Dietary counseling, pharmaceutical services and therapy are some of the elements that may best be provided by facilities outside the medical home office. Costs of providing these services can be defrayed if practices tap outside sources to provide these services. We have a diabetic educator in our larger health system who does a very good job educating patients about their diet. The problem is that there is only one of her, and we have a LOT of diabetics. Furthermore, patients have to travel 20 minutes and navigate a large medical complex to get to her. Compliance with recommendations and follow-up suffers. But then we became aware that one of our favorite local pharmacists had become a certified diabetic educator, so we began having patients see him for diet and exercise advice. He also threw in medication advice. Since the pharmacy is in our town, patient compliance and follow-up was terrific.
If your practice does not have diabetic educators nearby, there are other resources. Visit http://www.diabetes.org/ for a plethora of free patient education ideas and support for professionals.
Our practice also utilizes home health to supplement our services to patients, and we have had some very good results reducing hospitalization rates for patients with CHF by educating them on diet and the importance of daily weights, with standing instructions for diuretic dosing based solely on daily weight changes. Many insurance companies will give patients a free scale. Recently, Optima Health has been offering scales and a daily phone consultation for CHF patients to assist with managing their fluid status and to recognize, report and treat early signs of an exacerbation. Now, we all know it would be terrific if payers would pay primary care physicians and their offices to provide such intensive management right from the office, but this is not yet a reality in most markets. Taking advantage of other resources can provide patients with much-needed services at no additional cost to the practice.

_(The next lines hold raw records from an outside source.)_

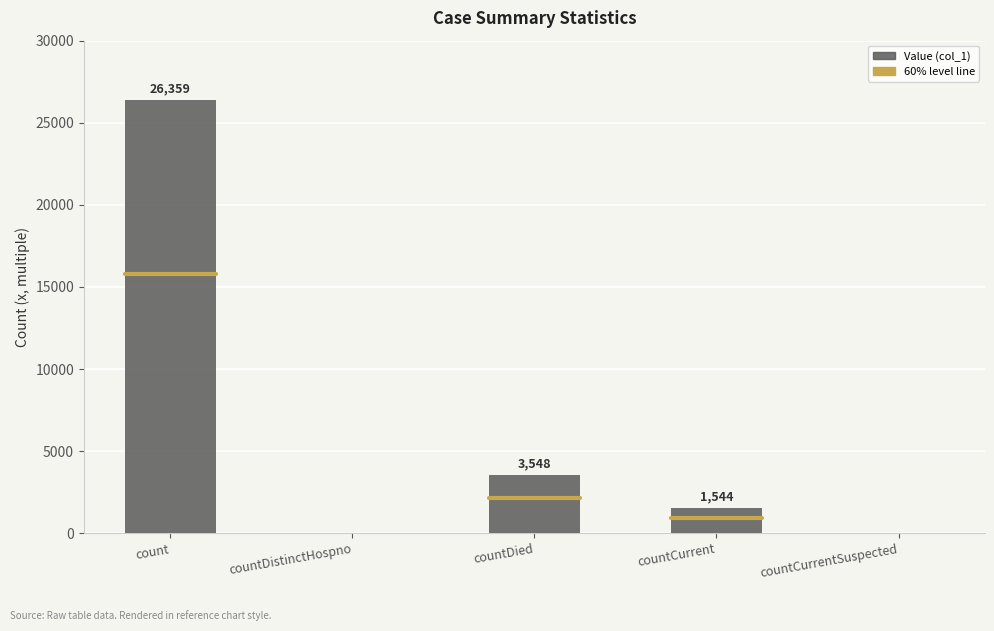

Where is the data nearest to the value 13179?

countDied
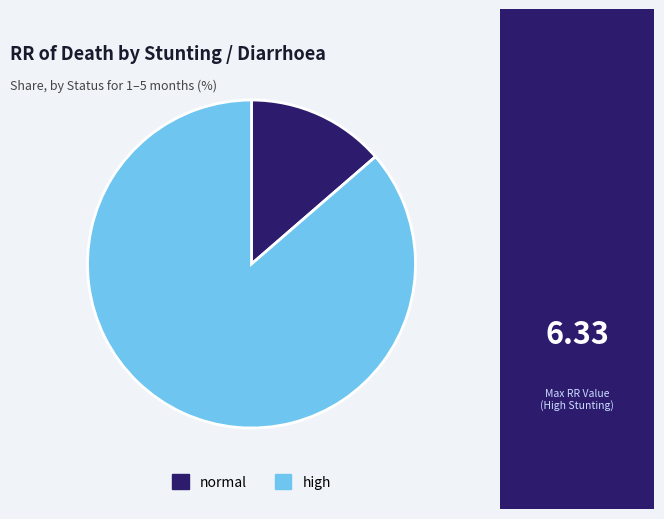

Which category accounts for the majority?

high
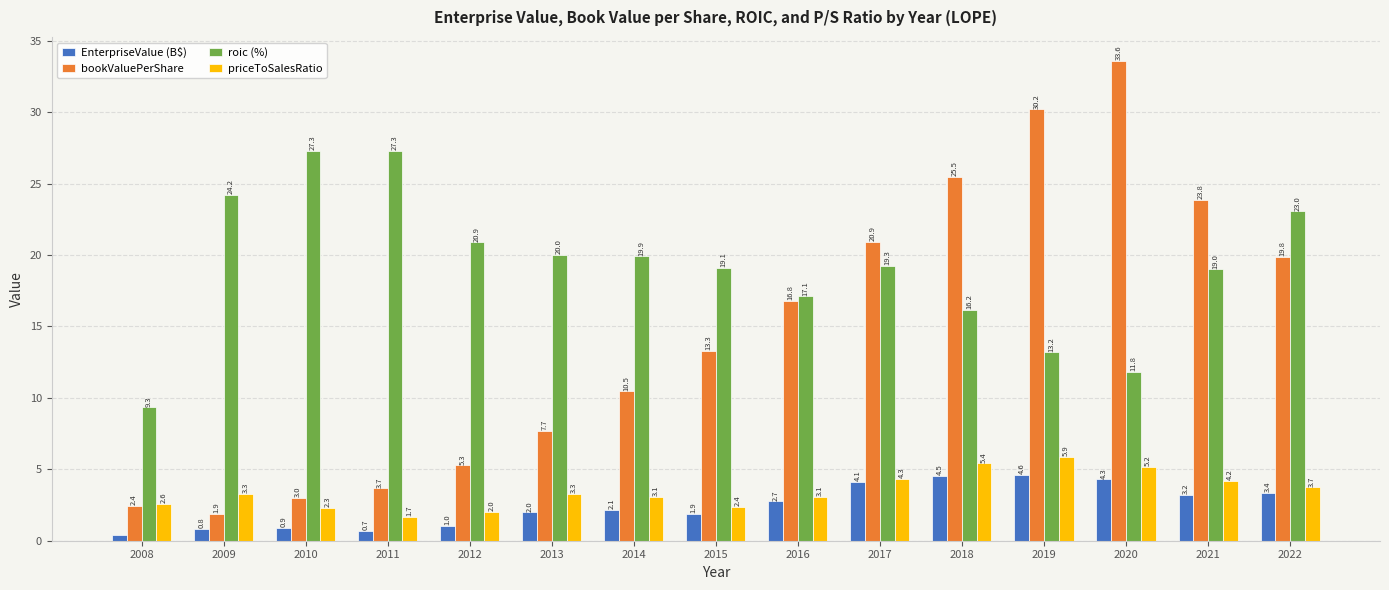

How many bars are there in total?

60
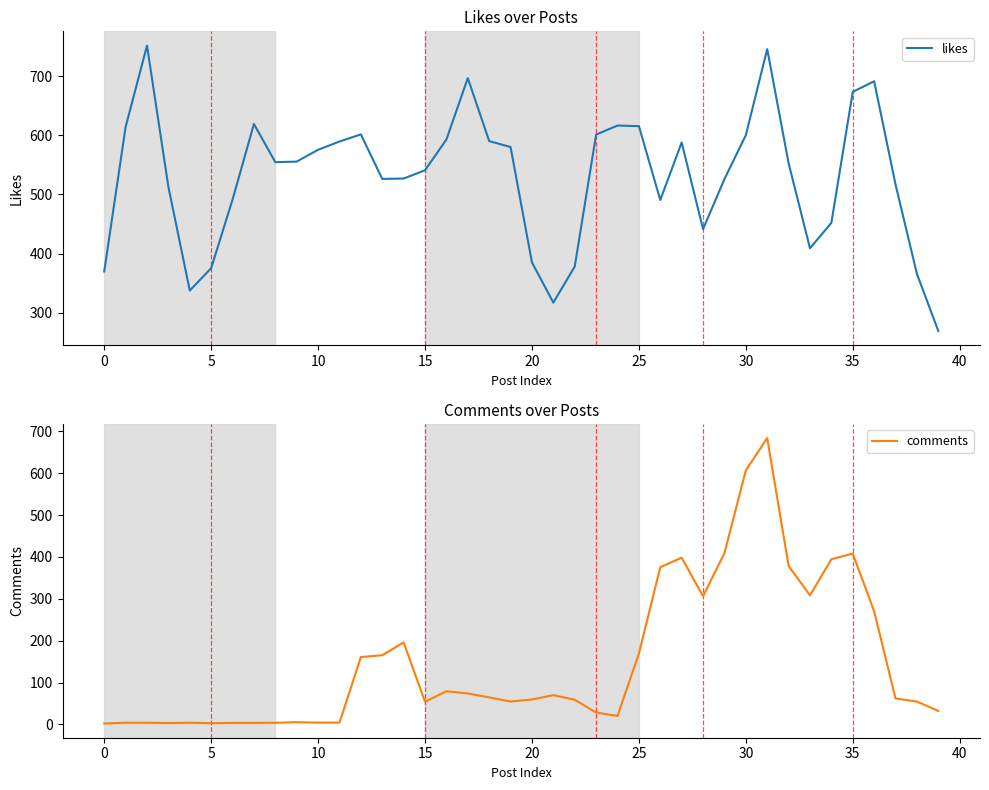

In comments, how many points are higher than both neighbors (excluding endpoints)?

10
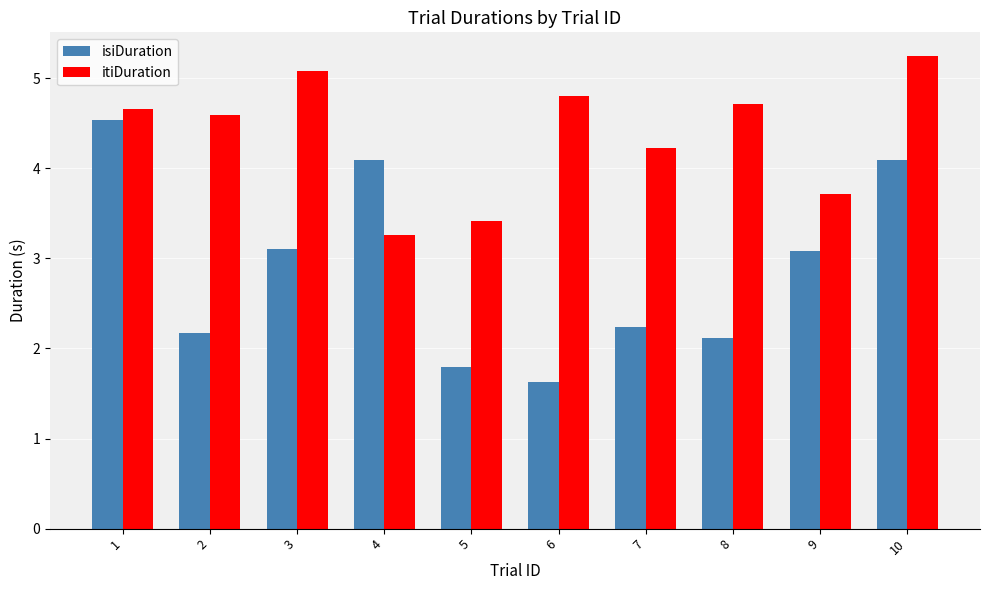

At how many categories does at least one series exceed 4?

8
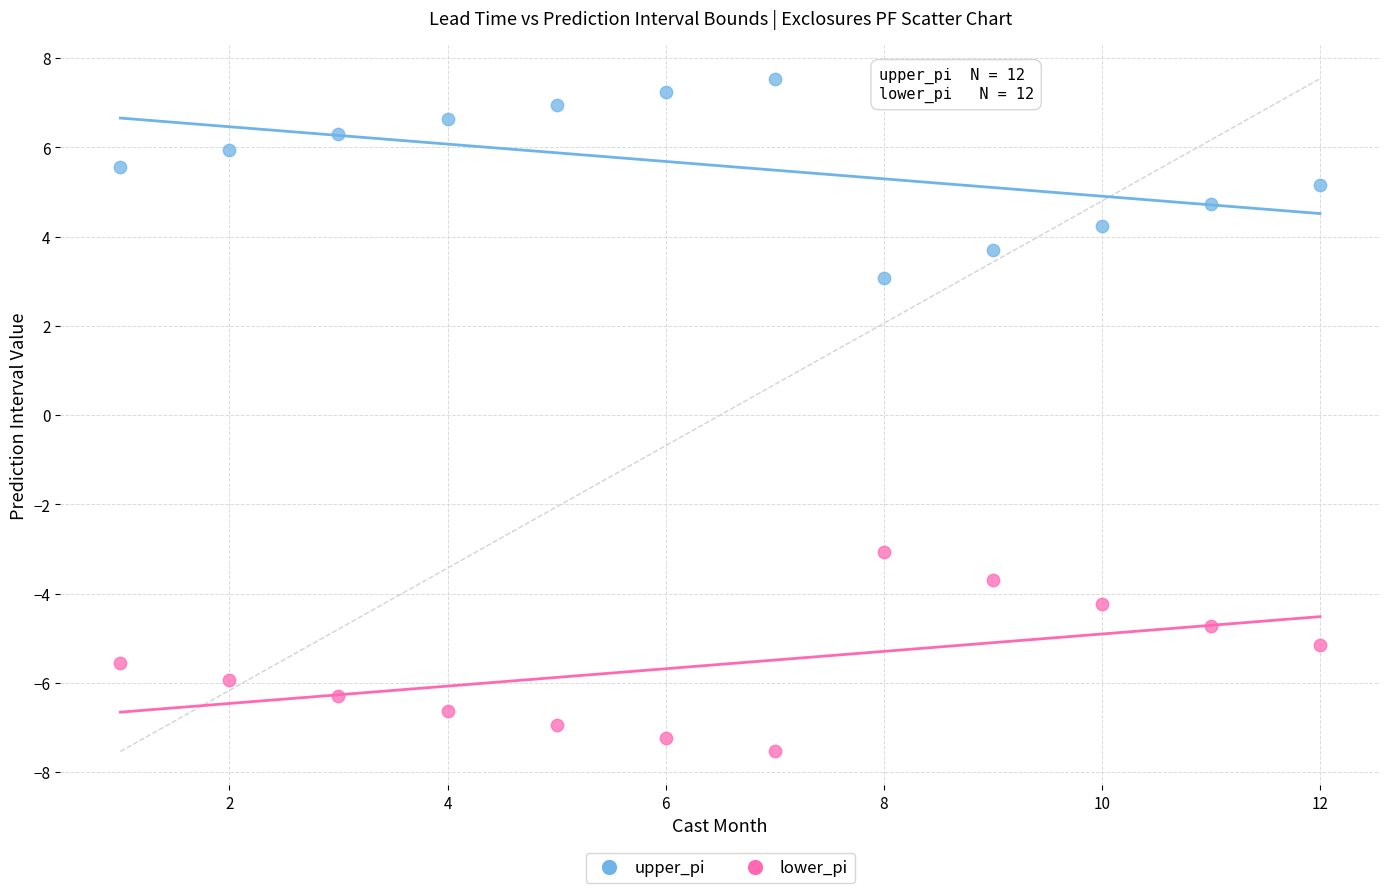

Across all data points, what is the range of X values (max minus min)?

11.0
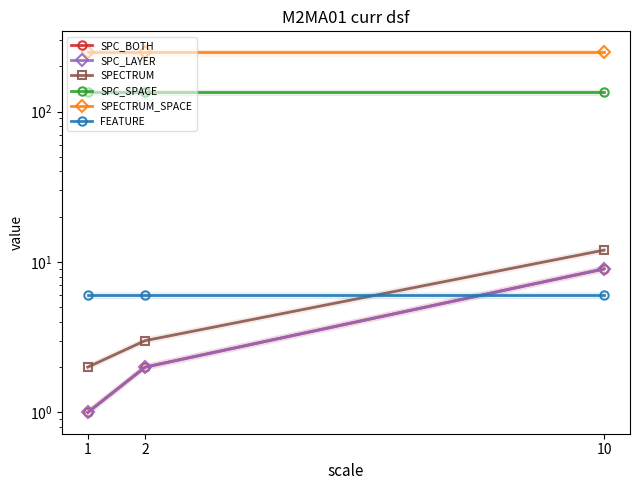

Read the SPECTRUM_SPACE value at 2.

247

Another area where community resources are useful is with dementia. This devastating group of illnesses is very time and labor intensive for the family physician's practice. Many communities have Alzheimer’s programs, such as the one in our county: http://www.alzalliance.org. The Alliance offers a wealth of services to help both patients and their families cope with this devastating illness. I have referred several patients to this group and have been thanked for doing so. Helping patients find other individuals in the community who are dealing with similar health issues is very valuable for their overall care. Having a reliable resource to simply answer questions can save time and money in the care of individuals with dementia.
Hopefully these examples will help you explore ways you can connect patients with community resources. This networking approach shifts the cost of complicated care off the practice and encourages the patient to take more responsibility for self-management, core goals of care in the patient-centered medical home.